Objective
Could you rewrite each of the records below, replacing "clock" with "timepiece" everywhere and leaving everything else unchanged?

Source records
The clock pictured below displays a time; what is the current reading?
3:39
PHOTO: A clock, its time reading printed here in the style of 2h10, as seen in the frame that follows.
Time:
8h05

Completed exercise
The timepiece pictured below displays a time; what is the current reading?
3:39
PHOTO: A timepiece, its time reading printed here in the style of 2h10, as seen in the frame that follows.
Time:
8h05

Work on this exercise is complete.